Requirements – List every line of the items below that contains the word "output".

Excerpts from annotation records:

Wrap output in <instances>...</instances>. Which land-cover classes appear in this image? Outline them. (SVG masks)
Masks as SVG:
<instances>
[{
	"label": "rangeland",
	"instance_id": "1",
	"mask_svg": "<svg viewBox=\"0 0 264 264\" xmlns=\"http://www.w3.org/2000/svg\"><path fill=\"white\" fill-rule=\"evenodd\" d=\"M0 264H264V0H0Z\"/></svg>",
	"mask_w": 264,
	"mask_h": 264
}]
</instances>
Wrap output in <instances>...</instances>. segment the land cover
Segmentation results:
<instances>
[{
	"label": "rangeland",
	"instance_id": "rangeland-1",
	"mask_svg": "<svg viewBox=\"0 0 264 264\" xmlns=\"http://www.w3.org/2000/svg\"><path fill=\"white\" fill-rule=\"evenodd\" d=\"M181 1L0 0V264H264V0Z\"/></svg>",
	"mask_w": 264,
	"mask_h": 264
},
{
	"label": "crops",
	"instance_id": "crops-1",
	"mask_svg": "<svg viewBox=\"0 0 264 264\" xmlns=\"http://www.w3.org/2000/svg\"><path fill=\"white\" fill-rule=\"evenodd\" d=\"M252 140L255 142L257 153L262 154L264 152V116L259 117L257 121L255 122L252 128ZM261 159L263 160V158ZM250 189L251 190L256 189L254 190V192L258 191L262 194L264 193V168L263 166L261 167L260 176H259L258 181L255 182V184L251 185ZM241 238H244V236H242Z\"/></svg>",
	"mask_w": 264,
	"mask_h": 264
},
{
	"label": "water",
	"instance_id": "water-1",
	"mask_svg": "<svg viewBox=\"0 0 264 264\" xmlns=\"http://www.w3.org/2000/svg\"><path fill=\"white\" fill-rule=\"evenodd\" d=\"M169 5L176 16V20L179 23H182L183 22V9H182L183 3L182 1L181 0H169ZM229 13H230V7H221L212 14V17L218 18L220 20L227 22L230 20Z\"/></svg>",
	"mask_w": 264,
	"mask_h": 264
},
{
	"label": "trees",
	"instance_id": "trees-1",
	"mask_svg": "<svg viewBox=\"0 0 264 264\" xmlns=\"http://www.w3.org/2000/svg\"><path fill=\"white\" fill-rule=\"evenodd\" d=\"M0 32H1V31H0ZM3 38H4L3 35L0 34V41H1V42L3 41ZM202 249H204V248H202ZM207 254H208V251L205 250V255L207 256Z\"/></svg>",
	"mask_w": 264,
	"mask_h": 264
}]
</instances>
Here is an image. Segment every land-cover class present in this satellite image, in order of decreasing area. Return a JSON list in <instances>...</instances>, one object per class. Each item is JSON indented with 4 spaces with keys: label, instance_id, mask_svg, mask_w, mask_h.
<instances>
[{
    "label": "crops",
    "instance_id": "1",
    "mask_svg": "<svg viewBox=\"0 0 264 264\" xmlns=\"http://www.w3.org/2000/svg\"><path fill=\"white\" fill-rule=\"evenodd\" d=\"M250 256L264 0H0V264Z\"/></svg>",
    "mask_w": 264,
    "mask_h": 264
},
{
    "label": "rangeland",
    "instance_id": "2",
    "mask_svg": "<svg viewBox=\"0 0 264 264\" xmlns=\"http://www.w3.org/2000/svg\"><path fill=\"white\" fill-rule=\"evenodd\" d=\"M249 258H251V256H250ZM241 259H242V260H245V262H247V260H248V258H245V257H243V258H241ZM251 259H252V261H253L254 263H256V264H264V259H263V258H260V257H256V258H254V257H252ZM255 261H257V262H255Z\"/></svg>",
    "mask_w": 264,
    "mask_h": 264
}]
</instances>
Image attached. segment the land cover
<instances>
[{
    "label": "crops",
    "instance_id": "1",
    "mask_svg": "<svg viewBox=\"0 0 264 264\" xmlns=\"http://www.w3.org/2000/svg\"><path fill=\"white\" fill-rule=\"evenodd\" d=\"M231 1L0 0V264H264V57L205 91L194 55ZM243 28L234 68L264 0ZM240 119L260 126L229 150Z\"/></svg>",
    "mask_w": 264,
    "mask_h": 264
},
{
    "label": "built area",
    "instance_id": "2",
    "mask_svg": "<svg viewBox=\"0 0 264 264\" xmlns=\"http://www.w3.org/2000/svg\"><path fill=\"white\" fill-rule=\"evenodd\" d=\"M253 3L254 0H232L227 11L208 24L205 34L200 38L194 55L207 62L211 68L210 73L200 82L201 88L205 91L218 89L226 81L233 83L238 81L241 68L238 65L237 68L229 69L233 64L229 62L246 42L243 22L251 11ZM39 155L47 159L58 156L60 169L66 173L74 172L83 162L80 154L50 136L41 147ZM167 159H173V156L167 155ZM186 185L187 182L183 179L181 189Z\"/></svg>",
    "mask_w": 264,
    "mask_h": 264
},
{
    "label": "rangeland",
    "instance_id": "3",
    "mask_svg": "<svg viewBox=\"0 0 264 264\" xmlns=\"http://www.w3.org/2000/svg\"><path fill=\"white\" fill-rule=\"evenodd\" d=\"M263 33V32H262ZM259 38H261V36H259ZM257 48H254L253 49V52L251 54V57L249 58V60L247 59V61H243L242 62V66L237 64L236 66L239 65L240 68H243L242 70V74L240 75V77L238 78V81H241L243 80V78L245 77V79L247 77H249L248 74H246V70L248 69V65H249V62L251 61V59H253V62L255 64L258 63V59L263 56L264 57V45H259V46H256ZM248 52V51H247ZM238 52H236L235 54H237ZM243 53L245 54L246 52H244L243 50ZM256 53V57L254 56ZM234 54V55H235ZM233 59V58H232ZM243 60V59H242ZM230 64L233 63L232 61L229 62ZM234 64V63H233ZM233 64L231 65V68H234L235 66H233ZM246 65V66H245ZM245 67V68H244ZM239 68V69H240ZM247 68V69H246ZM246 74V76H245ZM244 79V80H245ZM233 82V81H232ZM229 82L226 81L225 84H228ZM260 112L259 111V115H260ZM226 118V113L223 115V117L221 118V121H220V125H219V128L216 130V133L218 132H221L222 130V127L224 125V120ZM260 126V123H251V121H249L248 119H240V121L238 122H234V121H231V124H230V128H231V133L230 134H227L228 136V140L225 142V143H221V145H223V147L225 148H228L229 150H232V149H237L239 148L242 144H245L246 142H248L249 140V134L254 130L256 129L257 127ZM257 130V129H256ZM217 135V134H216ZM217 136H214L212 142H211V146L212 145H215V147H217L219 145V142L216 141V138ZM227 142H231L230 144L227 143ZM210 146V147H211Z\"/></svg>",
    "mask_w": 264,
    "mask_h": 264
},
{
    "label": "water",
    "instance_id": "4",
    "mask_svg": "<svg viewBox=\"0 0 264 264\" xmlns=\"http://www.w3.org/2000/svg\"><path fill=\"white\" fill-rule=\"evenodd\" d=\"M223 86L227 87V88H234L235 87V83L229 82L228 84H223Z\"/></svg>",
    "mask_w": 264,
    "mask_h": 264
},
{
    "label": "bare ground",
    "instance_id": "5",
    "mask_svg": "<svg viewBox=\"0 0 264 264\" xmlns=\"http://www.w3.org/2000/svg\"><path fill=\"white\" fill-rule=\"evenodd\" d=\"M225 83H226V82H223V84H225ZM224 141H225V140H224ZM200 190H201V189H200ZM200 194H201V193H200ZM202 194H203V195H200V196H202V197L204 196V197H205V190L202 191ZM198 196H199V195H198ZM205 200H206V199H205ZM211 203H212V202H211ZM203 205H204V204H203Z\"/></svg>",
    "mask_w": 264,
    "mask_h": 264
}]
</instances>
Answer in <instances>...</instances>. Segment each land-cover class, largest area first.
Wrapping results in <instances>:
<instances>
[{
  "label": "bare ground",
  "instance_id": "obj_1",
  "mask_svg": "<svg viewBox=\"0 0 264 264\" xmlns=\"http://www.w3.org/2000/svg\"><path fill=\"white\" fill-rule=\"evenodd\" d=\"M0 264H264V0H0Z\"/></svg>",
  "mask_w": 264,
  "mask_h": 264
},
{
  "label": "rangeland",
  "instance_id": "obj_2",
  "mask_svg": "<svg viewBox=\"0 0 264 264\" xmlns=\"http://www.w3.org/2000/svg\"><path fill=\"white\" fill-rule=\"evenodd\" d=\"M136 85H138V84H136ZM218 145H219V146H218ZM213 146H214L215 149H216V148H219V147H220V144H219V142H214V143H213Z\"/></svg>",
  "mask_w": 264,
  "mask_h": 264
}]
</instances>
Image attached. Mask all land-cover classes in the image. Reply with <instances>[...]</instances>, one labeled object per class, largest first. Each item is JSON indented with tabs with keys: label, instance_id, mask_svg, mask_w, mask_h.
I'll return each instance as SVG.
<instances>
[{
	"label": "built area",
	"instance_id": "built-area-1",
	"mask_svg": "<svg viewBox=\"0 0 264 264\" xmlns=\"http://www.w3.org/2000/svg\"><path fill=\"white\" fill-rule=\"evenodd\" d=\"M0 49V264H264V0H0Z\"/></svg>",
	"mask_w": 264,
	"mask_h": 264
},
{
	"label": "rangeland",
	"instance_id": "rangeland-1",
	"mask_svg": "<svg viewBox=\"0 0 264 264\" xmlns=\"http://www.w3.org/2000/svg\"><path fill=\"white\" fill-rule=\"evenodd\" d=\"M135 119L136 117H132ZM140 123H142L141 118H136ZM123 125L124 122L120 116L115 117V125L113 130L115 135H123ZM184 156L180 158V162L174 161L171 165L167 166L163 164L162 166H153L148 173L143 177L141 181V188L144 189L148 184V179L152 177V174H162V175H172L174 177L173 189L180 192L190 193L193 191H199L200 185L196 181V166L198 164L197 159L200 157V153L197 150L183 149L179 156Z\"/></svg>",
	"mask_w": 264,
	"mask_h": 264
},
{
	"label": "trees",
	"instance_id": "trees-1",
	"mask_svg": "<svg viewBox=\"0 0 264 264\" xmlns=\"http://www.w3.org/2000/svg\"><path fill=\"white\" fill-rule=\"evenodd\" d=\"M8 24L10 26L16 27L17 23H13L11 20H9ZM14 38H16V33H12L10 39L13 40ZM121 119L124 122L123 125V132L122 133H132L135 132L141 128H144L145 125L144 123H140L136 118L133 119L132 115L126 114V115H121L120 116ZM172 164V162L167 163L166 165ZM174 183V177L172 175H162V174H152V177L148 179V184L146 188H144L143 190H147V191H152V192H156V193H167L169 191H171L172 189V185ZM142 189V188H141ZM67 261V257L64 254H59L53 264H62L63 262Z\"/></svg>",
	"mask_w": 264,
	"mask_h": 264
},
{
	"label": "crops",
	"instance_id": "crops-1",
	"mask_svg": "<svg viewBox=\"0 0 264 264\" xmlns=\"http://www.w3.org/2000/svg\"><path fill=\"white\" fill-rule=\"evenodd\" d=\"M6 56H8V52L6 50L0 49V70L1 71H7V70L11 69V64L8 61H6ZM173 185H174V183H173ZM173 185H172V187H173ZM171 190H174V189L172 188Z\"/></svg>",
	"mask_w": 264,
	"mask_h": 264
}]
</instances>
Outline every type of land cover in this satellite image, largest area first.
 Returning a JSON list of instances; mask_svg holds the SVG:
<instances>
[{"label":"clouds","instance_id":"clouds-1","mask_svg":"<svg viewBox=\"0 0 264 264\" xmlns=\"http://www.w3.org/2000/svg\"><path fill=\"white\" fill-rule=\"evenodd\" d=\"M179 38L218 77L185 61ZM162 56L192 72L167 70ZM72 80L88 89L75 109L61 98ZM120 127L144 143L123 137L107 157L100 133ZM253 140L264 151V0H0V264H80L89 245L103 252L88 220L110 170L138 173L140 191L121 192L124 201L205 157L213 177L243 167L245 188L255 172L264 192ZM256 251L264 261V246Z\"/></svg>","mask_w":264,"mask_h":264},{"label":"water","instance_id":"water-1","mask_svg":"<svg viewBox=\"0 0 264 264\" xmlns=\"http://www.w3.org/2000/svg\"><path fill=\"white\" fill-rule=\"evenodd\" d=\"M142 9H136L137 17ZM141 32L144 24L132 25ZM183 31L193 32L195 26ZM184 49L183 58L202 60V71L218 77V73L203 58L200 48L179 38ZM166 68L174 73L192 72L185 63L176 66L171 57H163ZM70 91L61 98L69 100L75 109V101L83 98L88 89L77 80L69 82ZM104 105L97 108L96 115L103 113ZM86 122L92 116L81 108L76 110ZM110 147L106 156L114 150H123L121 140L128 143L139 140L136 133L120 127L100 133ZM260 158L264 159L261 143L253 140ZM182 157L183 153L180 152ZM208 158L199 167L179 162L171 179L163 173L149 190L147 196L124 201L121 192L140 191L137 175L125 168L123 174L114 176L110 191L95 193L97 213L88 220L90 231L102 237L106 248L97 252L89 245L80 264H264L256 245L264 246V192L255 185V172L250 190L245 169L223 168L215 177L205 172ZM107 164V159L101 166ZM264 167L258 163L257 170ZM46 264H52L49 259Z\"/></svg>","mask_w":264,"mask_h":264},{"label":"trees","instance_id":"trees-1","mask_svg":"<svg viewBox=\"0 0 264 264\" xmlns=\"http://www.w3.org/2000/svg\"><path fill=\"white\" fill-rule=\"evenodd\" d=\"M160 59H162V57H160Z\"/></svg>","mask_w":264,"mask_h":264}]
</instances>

Exercise result –
Wrap output in <instances>...</instances>. Which land-cover classes appear in this image? Outline them. (SVG masks)
Wrap output in <instances>...</instances>. segment the land cover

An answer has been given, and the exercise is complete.